Гражданскую власть в лагере отдали почти целиком «старой» эмиграции: лагерфюрером стал бывший ротмистр царской армии Дубинин, его помощниками — бывший прапорщик Климов и повар самого генерала Врангеля Иван Диомидович Веретенников, начальником лагерной «полиции» — старый казачий сотник Поликарпов. Кладовщики, блоковые, канцеляристы, начальники топливно-гужевой службы — все были либо из корпуса генерала Доманова, отъявленные головорезы, либо из Охранного корпуса, мрачные и страшные люди. Исключение составляли молоденькие «устовки», пригретые стариками-белогвардейцами, да фольксдойче Якоб Готтлиб со своим верным рабом Спелышем. Якоба Готтлиба сам майор Джонсон рекомендовал на должность заведующего клубом.
О своем опыте массовика-затейника Якоб Готтлиб будет потом вспоминать с особым выражением на лице. Он создал показательный бизнес — за два месяца превратил клуб в курочку, несущую золотые яйца. Набрал театральную труппу, танцоров, певцов, музыкантов, художников-декораторов. При клубе открыл бар. В баре подавали австрийский фруктовый шнапс и конфеты, пирожки с яблочным повидлом и картошкой.
Всё это приносило ему баснословные барыши. Не нужно было вырезать никаких карточек: пять граммов жиров, двадцать граммов мяса, триста граммов хлеба в день. Карточки нужны для тех, кто проиграл войну. Мы же войну — выиграли. Пей, народ, веселись, пляши краковяк, кружись в вальсах!.. Спелыш, которого Якоб Готтлиб чуть не задушил при первой встрече, с несколькими «друзьями» поддерживал порядок. И не найти было лучшего исполнителя для этой роли.

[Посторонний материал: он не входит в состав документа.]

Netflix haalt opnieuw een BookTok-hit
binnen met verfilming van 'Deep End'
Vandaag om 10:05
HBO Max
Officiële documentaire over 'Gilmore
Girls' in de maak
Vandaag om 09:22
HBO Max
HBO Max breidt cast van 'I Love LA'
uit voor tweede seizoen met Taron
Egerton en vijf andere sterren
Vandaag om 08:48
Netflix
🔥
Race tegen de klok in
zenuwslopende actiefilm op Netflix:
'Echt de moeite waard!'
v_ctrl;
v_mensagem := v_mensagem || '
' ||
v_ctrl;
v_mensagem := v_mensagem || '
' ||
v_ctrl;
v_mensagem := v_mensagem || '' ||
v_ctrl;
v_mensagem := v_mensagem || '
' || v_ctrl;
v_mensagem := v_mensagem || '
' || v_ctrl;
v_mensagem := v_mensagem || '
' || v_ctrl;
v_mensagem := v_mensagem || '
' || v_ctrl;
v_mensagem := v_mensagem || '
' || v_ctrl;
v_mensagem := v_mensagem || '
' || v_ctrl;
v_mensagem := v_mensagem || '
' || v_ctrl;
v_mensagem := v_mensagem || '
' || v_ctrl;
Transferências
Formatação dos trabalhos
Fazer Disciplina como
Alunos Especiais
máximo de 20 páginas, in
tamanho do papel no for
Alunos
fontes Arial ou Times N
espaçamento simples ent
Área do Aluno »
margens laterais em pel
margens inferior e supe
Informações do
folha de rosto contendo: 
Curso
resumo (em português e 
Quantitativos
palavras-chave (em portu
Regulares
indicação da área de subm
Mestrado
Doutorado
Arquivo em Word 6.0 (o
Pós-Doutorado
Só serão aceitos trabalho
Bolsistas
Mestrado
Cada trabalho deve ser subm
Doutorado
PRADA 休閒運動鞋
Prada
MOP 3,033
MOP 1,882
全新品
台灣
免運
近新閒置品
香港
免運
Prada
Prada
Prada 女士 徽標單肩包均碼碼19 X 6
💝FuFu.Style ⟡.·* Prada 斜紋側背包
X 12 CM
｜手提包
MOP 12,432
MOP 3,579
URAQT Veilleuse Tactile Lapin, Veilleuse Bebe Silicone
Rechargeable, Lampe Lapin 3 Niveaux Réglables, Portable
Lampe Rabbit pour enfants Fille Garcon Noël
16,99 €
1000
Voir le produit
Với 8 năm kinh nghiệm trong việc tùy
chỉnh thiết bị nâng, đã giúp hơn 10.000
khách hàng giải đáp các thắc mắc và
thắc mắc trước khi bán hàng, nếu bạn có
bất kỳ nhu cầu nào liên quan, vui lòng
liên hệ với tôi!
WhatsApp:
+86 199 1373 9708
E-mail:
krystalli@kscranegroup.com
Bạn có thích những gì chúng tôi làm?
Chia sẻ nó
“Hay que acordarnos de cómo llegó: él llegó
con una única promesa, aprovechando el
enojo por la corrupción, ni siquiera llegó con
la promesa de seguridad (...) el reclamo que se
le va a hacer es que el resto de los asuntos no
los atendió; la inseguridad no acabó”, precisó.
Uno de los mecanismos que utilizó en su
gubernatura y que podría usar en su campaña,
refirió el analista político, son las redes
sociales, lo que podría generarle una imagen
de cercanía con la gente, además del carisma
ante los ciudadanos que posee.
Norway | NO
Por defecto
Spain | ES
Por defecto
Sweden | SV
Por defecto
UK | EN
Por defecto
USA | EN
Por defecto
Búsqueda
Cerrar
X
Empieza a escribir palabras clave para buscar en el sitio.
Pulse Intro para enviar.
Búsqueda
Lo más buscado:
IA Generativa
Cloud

Беженцы, которых стали называть «перемещенные лица», или сокращенно «ди-пи», изголодались по всему, что хоть как-то относилось к культуре. Они без особого раздумья отдавали Якобу Готтлибу свои шиллинги, краденые вещи, обувь, сигареты (которые одно время ходили наравне с валютой), ювелирные изделия, предметы антиквариата, зная, что будет в этот субботний вечер и на их улице праздник. Драматическая труппа разыгрывала «Короля Лира» и «Бесприданницу», танцоры плясали комаринского, певцы заливались соловьями: «Мой костер в тумане светит…», музыканты потрафляли вкусу майора Джонсона, исполняя на балалайках Эдварда Грига.
После культурной части начинались танцы. Водка лилась рекой. Закуска для «ординарных» клиентов подавалась самая обычная: колбаса, сыр, тушенка, ржаной хлеб. Закуска для «особых гостей» была самая изысканная: черепашье мясо из Аргентины, крабы, икра, консервированные ананасы и шоколад из США, маринованные грибы из Испании, маринованные артишоки и пальмовые сердцевины из Франции, швейцарские и итальянские сыры, белые сдобные булки прямиком из пекарни британского гарнизона.
«Неумные были наши вожди, — делился Якоб с рабом верным Спелышем. — Через культурку управлять экономикой даже выгодней, чем при помощи 58-й статьи… Затрат меньше, а удовольствия — полные штаны!»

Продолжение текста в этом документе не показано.